Contudo, quis trazer esses recortes para poder pensar o que o sujeito descende do pai,
colocando esse pai enquanto pátria, uma identidade nacionalista, e que esse pai articulando
com o caso do homem dos ratos, é um pai fálico, podendo representar o homem branco,
burguês, colonizador, ou para outros, imbroxável. Gostaria de finalizar com a letra de uma
música de Gabriel o pensador - Pátria que me pariu.

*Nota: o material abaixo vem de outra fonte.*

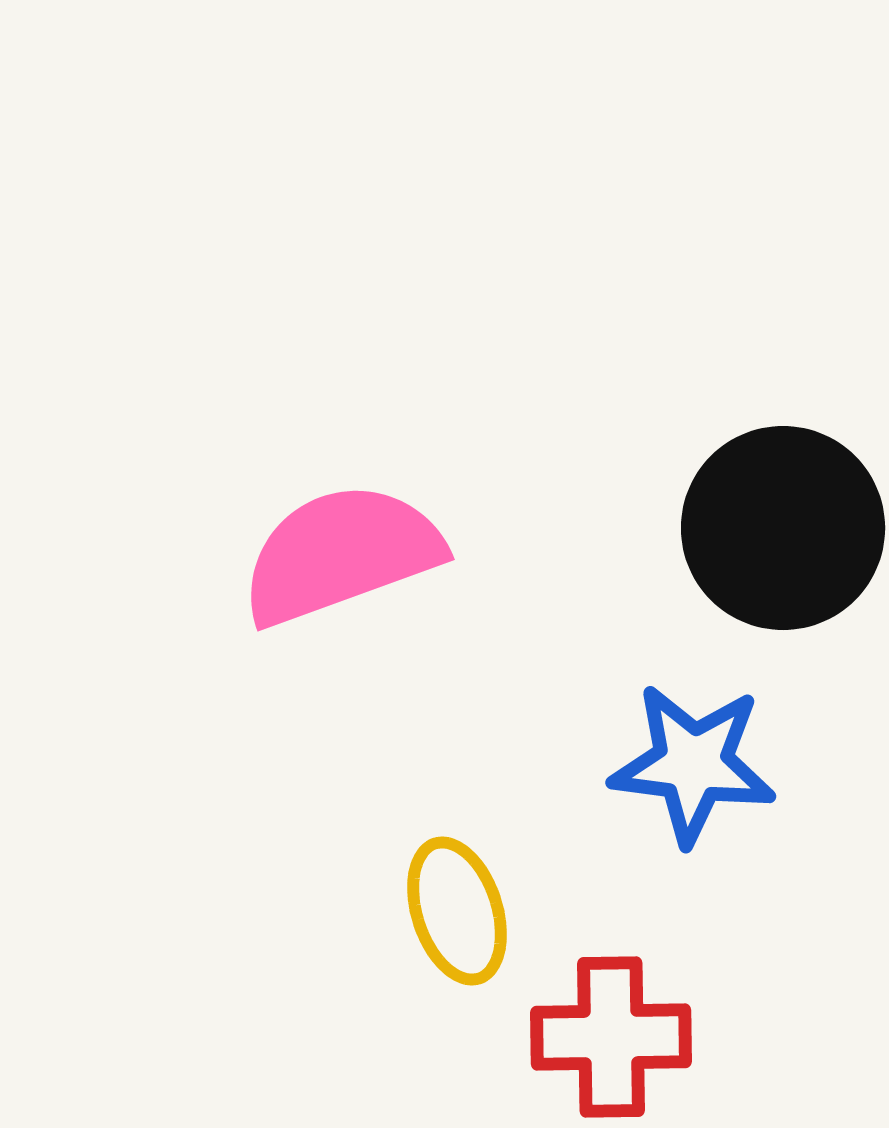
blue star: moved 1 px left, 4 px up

Uma prostituta chamada Brasil se esqueceu de tomar a pílula e a barriga cresceu


Um bebê não estava nos planos dessa pobre meretriz de dezessete anos
Um aborto era uma fortuna e ela sem dinheiro
Teve de tentar fazer um aborto caseiro
Tomou remédio, tomou cachaça, tomou purgante
Mas a gravidez era cada vez mais flagrante
Aquele filho era pior que uma lumbriga
Ela pediu prum mendigo esmurrar sua barriga
E a cada chute que levava o moleque revidava lá de dentro
Aprendeu a ser um feto violento
Um feto forte, escapou da morte
Não se sabe se foi muito azar ou muita sorte
Mas nove meses depois foi encontrado, com fome e com frio, abandonado num terreno baldio
Pátria que me pariu!
Quem foi a pátria que me pariu?!
Pátria que me pariu!
Quem foi a pátria que me pariu?!
Pátria que me pariu!
Quem foi a pátria que me pariu?!
Pátria que me pariu!
Quem foi a pátria que me pariu?!
A criança é a cara dos pais mas não tem pai nem mãe
Então qual é a cara da criança?
A cara do perdão ou da vingança?
Será a cara do desespero ou da esperança?
Num futuro melhor, um emprego, um lar
Sinal vermelho, não dá tempo pra sonhar
Vendendo bala, chiclete
Num fecha o vidro que eu num sou pivete
Eu num vou virar ladrão se você me der um leite, um pão,
Um vídeo-game e uma televisão
Uma chuteira e uma camisa do mengão
Pra eu jogar na seleção, que nem o Ronaldinho
Vou pra copa Vou pra Europa
- Coitadinho! Acorda, moleque!
Cê num tem futuro! Seu time não tem nada a perder
E o jogo é duro!
Você num tem defesa, então ataca!
Pra num sair de maca
Chega de bancar o babaca
Eu num agüento mais dar murro em ponta de faca
E tudo o que eu tenho é uma faca na mão
Agora eu quero o queijo
Cadê? Tô cansado de apanhar, Tá na hora de bater!"
Pátria que me pariu!
Quem foi a pátria que me pariu?!
Pátria que me pariu!
Quem foi a pátria que me pariu?!
Pátria que me pariu!
Quem foi a pátria que me pariu?!
Pátria que me pariu!
Quem foi a pátria que me pariu?!
Mostra a tua cara moleque! Devia tá na escola
Mas tá cheirando cola, fumando um beck, vendendo brizola e crack
Nunca joga bola mas tá sempre no ataque
Pistola na mão, moleque sangue-bom
É melhor correr porque lá vem o camburão
É matar ou morrer!
São quatro contra um (- Eu me rendo!!)
Bum! Clá-clá!Bum!Bum!Bum!
Boi, boi, boi da cara preta
Pega essa criança com um tiro de escopeta
Calibre doze, na cara do brasil
Idade: catorze Estado civil: morto
Demorou, mas a sua pátria mãe gentil conseguiu realizar o aborto
Pátria que me pariu!
Quem foi a pátria que me pariu?!
Pátria que me pariu!
Quem foi a pátria que me pariu?!
Pátria que me pariu!
Quem foi a pátria que me pariu?!
Pátria que me pariu!
Quem foi a pátria que me pariu?!

Referências

BENTO, Cida. O pacto da branquitude. 1ª ed. São Paulo-SP: Companhia das letras,
2022.
BRANCO, Felipe Castelo. Filosofia dos nacionalismos. Nacionalismos da filosofia.
Apeku: Rio de Janeiro-RJ, 2020.
LACAN, Jacques. (1961-1962). Seminário 9 - A identificação. Tradução: Ivan Corrêa e
Marcos Bagno. Recife: Centro de Estudos Freudianos de Recife. Edições Bagaço, 2003.